Friday, February 5, 2010

Should a sys admin backup important data in anyway he can

SkyHi @ Friday, February 05, 2010

Recently, one of the main file servers at our company failed. It was using a 4 disk RAID array, but apparently 3 of the disks died, and all the data on the server has been lost.

Speaking to the sys admin, he says that he has been warning the upper management about the backup situation for months. He had been trying to get approval to buy an enterprise-level backup solution, but he never got the budget approved for it - because management thought it was over the top.

The sys admin is a dedicated properly certified sys admin, whereas his managers are not IT-oriented.

His manager is asking why he didn't buy a cheap external drive and use this to backup the file server. The sys admin thinks that this is just a mickey-mouse solution that's suitable for use at home, but not a professional IT company - which is why he did not do it.

It seems to me that the sys admin wants proper, text-book IT strategy that costs a lot more money, whereas the management (without a deep IT understanding) wants cheaper solutions that they think are adequate.

I'm wondering what is the opinion of other sys admins? Was this sys admin correct in his actions? Or should he always make sure there is a backup of the important data, even if he believes that the cheaper way is not good enough?


Edit: based upon the answers, I'll add that the sys admin has an IT manager who would've known of the situation. He reports to the ultimate boss. I don't know if the manager ever reported the full situation to the boss. I think it is quite tough for the manager, as he is stuck in the middle, and he wants to be diplomatic with both sides.

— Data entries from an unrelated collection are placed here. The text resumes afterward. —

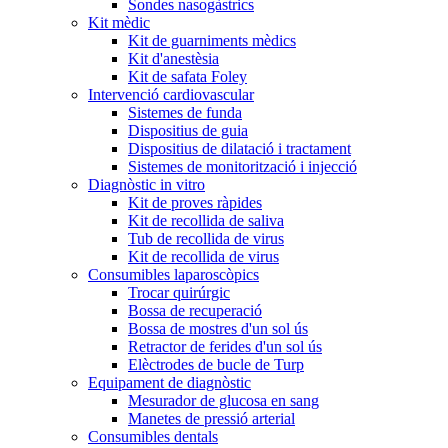
Sondes nasogàstrics
Kit mèdic
Kit de guarniments mèdics
Kit d'anestèsia
Kit de safata Foley
Intervenció cardiovascular
Sistemes de funda
Dispositius de guia
Dispositius de dilatació i tractament
Sistemes de monitorització i injecció
Diagnòstic in vitro
Kit de proves ràpides
Kit de recollida de saliva
Tub de recollida de virus
Kit de recollida de virus
Consumibles laparoscòpics
Trocar quirúrgic
Bossa de recuperació
Bossa de mostres d'un sol ús
Retractor de ferides d'un sol ús
Elèctrodes de bucle de Turp
Equipament de diagnòstic
Mesurador de glucosa en sang
Manetes de pressió arterial
Consumibles dentals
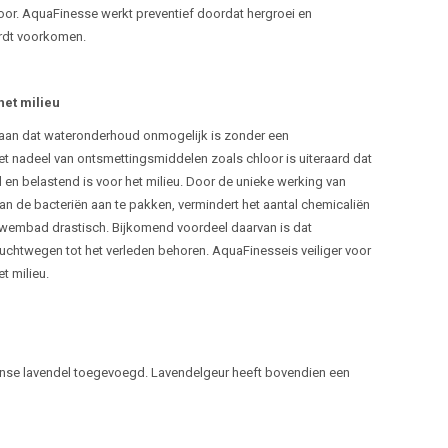
oor. AquaFinesse werkt preventief doordat hergroei en
rdt voorkomen.
het milieu
aan dat wateronderhoud onmogelijk is zonder een
t nadeel van ontsmettingsmiddelen zoals chloor is uiteraard dat
 en belastend is voor het milieu. Door de unieke werking van
 de bacteriën aan te pakken, vermindert het aantal chemicaliën
 zwembad drastisch. Bijkomend voordeel daarvan is dat
luchtwegen tot het verleden behoren. AquaFinesseis veiliger voor
t milieu.
nse lavendel toegevoegd. Lavendelgeur heeft bovendien een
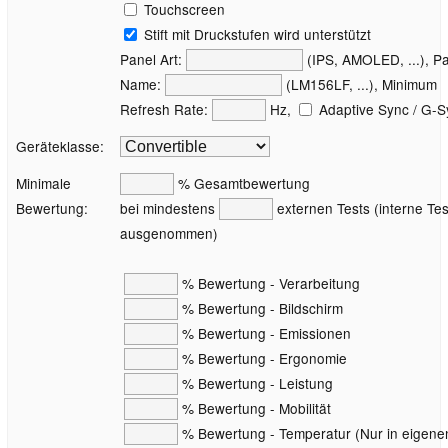
Touchscreen
Stift mit Druckstufen wird unterstützt
Panel Art:
(IPS, AMOLED, ...), P
Name:
(LM156LF, ...), Minimum
Refresh Rate:
Hz,
Adaptive Sync / G-S
Geräteklasse:
Minimale
% Gesamtbewertung
Bewertung:
bei mindestens
externen Tests (interne Tes
ausgenommen)
% Bewertung - Verarbeitung
% Bewertung - Bildschirm
% Bewertung - Emissionen
% Bewertung - Ergonomie
% Bewertung - Leistung
% Bewertung - Mobilität
% Bewertung - Temperatur (Nur in eigene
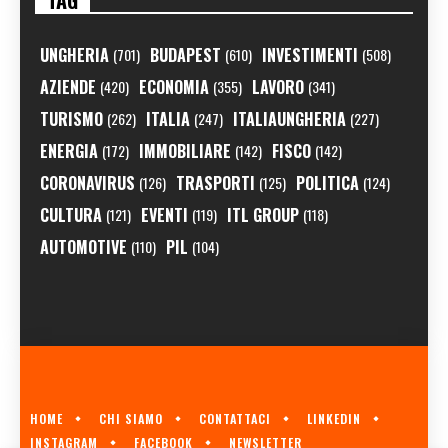
TAG
UNGHERIA
BUDAPEST
INVESTIMENTI
(701)
(610)
(508)
AZIENDE
ECONOMIA
LAVORO
(420)
(355)
(341)
TURISMO
ITALIA
ITALIAUNGHERIA
(262)
(247)
(227)
ENERGIA
IMMOBILIARE
FISCO
(172)
(142)
(142)
CORONAVIRUS
TRASPORTI
POLITICA
(126)
(125)
(124)
CULTURA
EVENTI
ITL GROUP
(121)
(119)
(118)
AUTOMOTIVE
PIL
(110)
(104)
HOME
CHI SIAMO
CONTATTACI
LINKEDIN
INSTAGRAM
FACEBOOK
NEWSLETTER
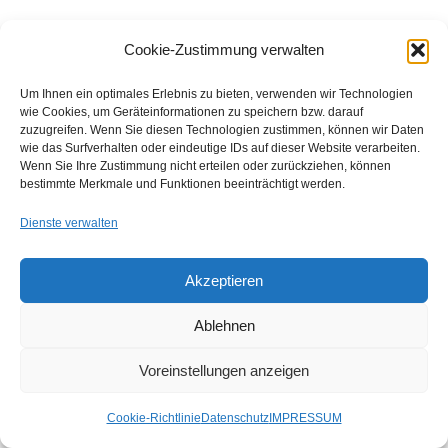
6. Achten Sie auf Black-Hat-
Cookie-Zustimmung verwalten
Taktiken
Um Ihnen ein optimales Erlebnis zu bieten, verwenden wir Technologien
wie Cookies, um Geräteinformationen zu speichern bzw. darauf
Haben Sie schon von privaten Blognetzwerken (PBNs) gehört?
zuzugreifen. Wenn Sie diesen Technologien zustimmen, können wir Daten
wie das Surfverhalten oder eindeutige IDs auf dieser Website verarbeiten.
Diese Website-Netzwerke dienen ausschließlich der
Wenn Sie Ihre Zustimmung nicht erteilen oder zurückziehen, können
gegenseitigen Verlinkung. Die Website-Besitzer arbeiten
bestimmte Merkmale und Funktionen beeinträchtigt werden.
entweder mit Content-Farmen zusammen oder verwenden KI-
Dienste verwalten
generierte Inhalte für eine schnelle Bereitstellung. Diese
Websites mögen auf den ersten Blick seriös erscheinen und
Akzeptieren
Links billig verkaufen, aber sie können Ihrem Ranking
tatsächlich schaden, wenn Google merkt, dass Sie mit ihnen
Ablehnen
verbunden sind. Eine weitere unwirksame Black-Hat-Taktik ist
das sogenannte Pillow Link Building. Im Grunde genommen
Voreinstellungen anzeigen
hinterlassen unseriöse SEO-Spezialisten Kommentare auf
Cookie-Richtlinie
Datenschutz
IMPRESSUM
Websites, die Ihre Links enthalten. Diese Kommentare haben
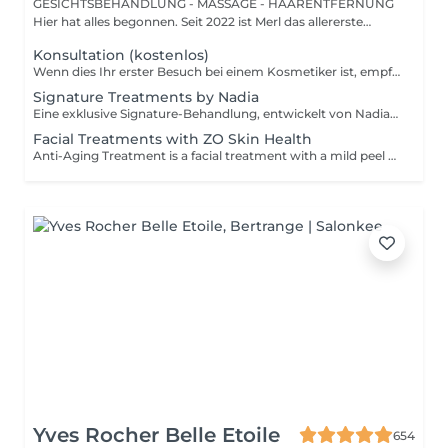
GESICHTSBEHANDLUNG - MASSAGE - HAARENTFERNUNG
Hier hat alles begonnen. Seit 2022 ist Merl das allererste
Zuhause der ...
Konsultation (kostenlos)
Wenn dies Ihr erster Besuch bei einem Kosmetiker ist, empfehlen wir, mit einer Beratung zu beginnen. Wie wird die Beratung durchgeführt? - nur Beratung - Wir bestimmen Ihren Hauttyp, besprechen Ihre gewünschten Ergebnisse, helfen Ihnen bei der Auswahl der richtigen Hautpflegeprodukte und entscheiden, welche Behandlung Ihre spezifischen Anliegen am besten anspricht. - Beratung + erste Behandlung - Wir bestimmen Ihren Hauttyp, besprechen Ihre gewünschten Ergebnisse, helfen Ihnen bei der Auswahl der richtigen Hautpflegeprodukte und entscheiden, welche Behandlung Ihre spezifischen Anliegen am besten anspricht. Wir führen die erste Behandlung direkt nach der Beratung durch.
Signature Treatments by Nadia
Eine exklusive Signature-Behandlung, entwickelt von Nadia, unserer Kosmetikerin, speziell für die empfindliche Augen- und Hals-/Dekolletépartie. Sie spendet intensive Feuchtigkeit und verbessert die Elastizität der Haut, wodurch Festigkeit, Geschmeidigkeit und ein sichtbar frischeres, revitalisiertes Hautbild gefördert werden. Die Behandlung hilft, das Erscheinungsbild feiner Linien zu reduzieren, verleiht der Augenpartie einen sanften aufhellenden Effekt und sorgt für ein natürliches Lifting-Ergebnis für einen erholten Blick und ein jugendlicheres Aussehen. Eine weitere Option kombiniert die intensive Feuchtigkeitspflege für Augen- und Halsbereich mit einer vollständigen Gesichtsbehandlung und bietet so ein besonders umfassendes Pflegeerlebnis.
Facial Treatments with ZO Skin Health
Anti-Aging Treatment is a facial treatment with a mild peel designed to restore hydration, smooth dry, rough texture, soften lines and strengthen skin to prevent future aging and skin damage. Redness Treatment is a facial treatment with a mild peel designed to calm skin and minimize symptoms associated with red, sensitized skin, including rosacea. Ultra Hydration Treatment is a facial treatment with a mild peel designed to soothe skin and restore hydration in dry, dehydrated skin. Skin Brightening Treatment is a facial treatment with a mild peel designed to target mild discoloration and restore a more even skin tone. Acne + Oil Control Treatment is a facial treatment with a mild peel to decongest pores, absorb excess surface oil, target blemishes and prevent future breakouts. Enzyme Facial Treatment is a gentle, effective facial treatment with enzymatic exfoliation to revive dull skin, replenish hydration, soothe skin and restore healthy skin barrier to strengthen skin. Stimulator Peel is the perfect lunchtime peel, gentle enough for all skin types. An effective blend of AHAs provide immediately healthier, glowing skin with no downtime. Added antioxidants and anti-irritants neutralize free radicals and calm the skin.
Yves Rocher Belle Etoile
654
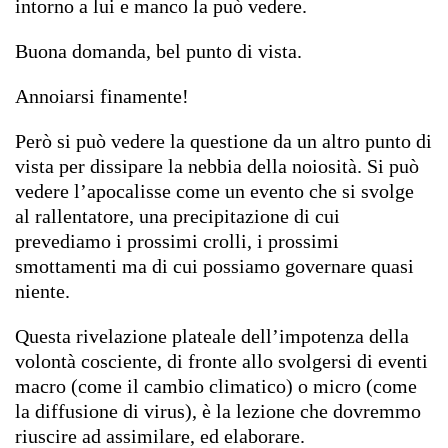
intorno a lui e manco la può vedere.
Buona domanda, bel punto di vista.
Annoiarsi finamente!
Però si può vedere la questione da un altro punto di
vista per dissipare la nebbia della noiosità. Si può
vedere l’apocalisse come un evento che si svolge
al rallentatore, una precipitazione di cui
prevediamo i prossimi crolli, i prossimi
smottamenti ma di cui possiamo governare quasi
niente.
Questa rivelazione plateale dell’impotenza della
volontà cosciente, di fronte allo svolgersi di eventi
macro (come il cambio climatico) o micro (come
la diffusione di virus), è la lezione che dovremmo
riuscire ad assimilare, ed elaborare.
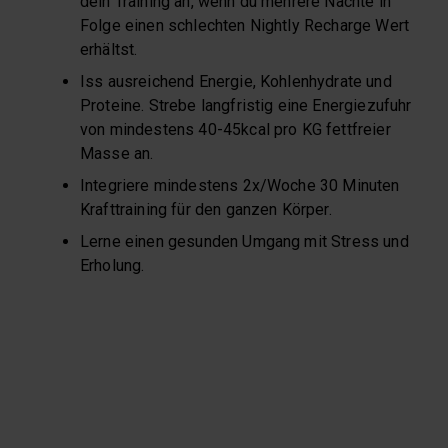
dein Training an, wenn du mehrere Nächte in
Folge einen schlechten Nightly Recharge Wert
erhältst.
Iss ausreichend Energie, Kohlenhydrate und
Proteine. Strebe langfristig eine Energiezufuhr
von mindestens 40-45kcal pro KG fettfreier
Masse an.
Integriere mindestens 2x/Woche 30 Minuten
Krafttraining für den ganzen Körper.
Lerne einen gesunden Umgang mit Stress und
Erholung.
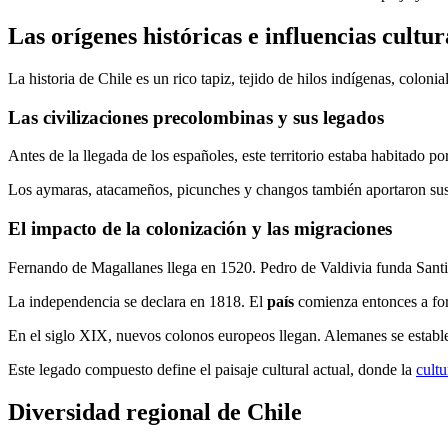
Las orígenes históricas e influencias cultur
La historia de Chile es un rico tapiz, tejido de hilos indígenas, coloni
Las civilizaciones precolombinas y sus legados
Antes de la llegada de los españoles, este territorio estaba habitado
Los aymaras, atacameños, picunches y changos también aportaron sus
El impacto de la colonización y las migraciones
Fernando de Magallanes llega en 1520. Pedro de Valdivia funda Santia
La independencia se declara en 1818. El
país
comienza entonces a for
En el siglo XIX, nuevos colonos europeos llegan. Alemanes se estable
Este legado compuesto define el paisaje cultural actual, donde la
cultu
Diversidad regional de Chile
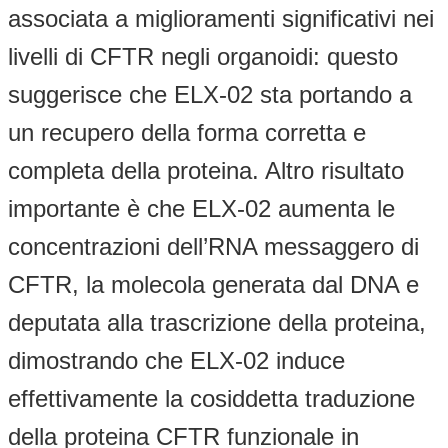
associata a miglioramenti significativi nei
livelli di CFTR negli organoidi: questo
suggerisce che ELX-02 sta portando a
un recupero della forma corretta e
completa della proteina. Altro risultato
importante è che ELX-02 aumenta le
concentrazioni dell’RNA messaggero di
CFTR, la molecola generata dal DNA e
deputata alla trascrizione della proteina,
dimostrando che ELX-02 induce
effettivamente la cosiddetta traduzione
della proteina CFTR funzionale in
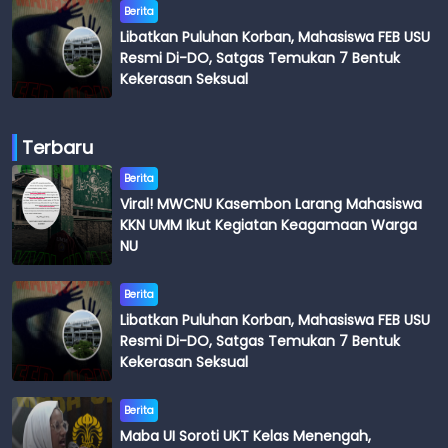
Berita
Libatkan Puluhan Korban, Mahasiswa FEB USU
Resmi Di-DO, Satgas Temukan 7 Bentuk
Kekerasan Seksual
Terbaru
Berita
Viral! MWCNU Kasembon Larang Mahasiswa
KKN UMM Ikut Kegiatan Keagamaan Warga
NU
Berita
Libatkan Puluhan Korban, Mahasiswa FEB USU
Resmi Di-DO, Satgas Temukan 7 Bentuk
Kekerasan Seksual
Berita
Maba UI Soroti UKT Kelas Menengah,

=============================================================


I would agree that doing it right is the preferred method. But, to stand by and do nothing is unprofessional. Was management informed that there was no backup in place? It is the admins job to present the options, including costs and risks, to management. He presented his preferred option, and when it was denied, he did nothing. Not cool.

would honestly say it is a failure on both parts.

The logistics of the situation might mean that he would have to take away time that he should have been spending doing other, immediate, important tasks.

However, ultimately, yes, he should have done something. A bunch of hard drives from here and there would have been better than nothing as has been said repeatedly.

On the other hand, the entire purpose of management is to make sure that the people beneath you can do their jobs, and do. and thus from a leadership point of view, the managers failed miserably and can be held equally responsible, if not moreso.


=============================================================

If there are no backups, as far as I'm concerned it's the sysadmin's responsibility to:

1) Explicitly tell the higher ups that there is NO backups, in no uncertain terms, so that they are aware of it

2) Back up the data anyway, any way he can

Frankly I would expect to be fired if this happened, because even if management are making my life hard, that's not an excuse, especially if they're still under the impression that they have something rather than nothing.


=============================================================

Unfortunately, companies skimping on backups is all too common. Most never change until they get burned and lose everything.

BUT

If you are employed to be the sysadmin you have to work with the tools that you have including your brain. No matter what management or anyone else says on good days, when the poop hits the fan everyone gets selective memory.

A mickey mouse backup is better than no backup at all.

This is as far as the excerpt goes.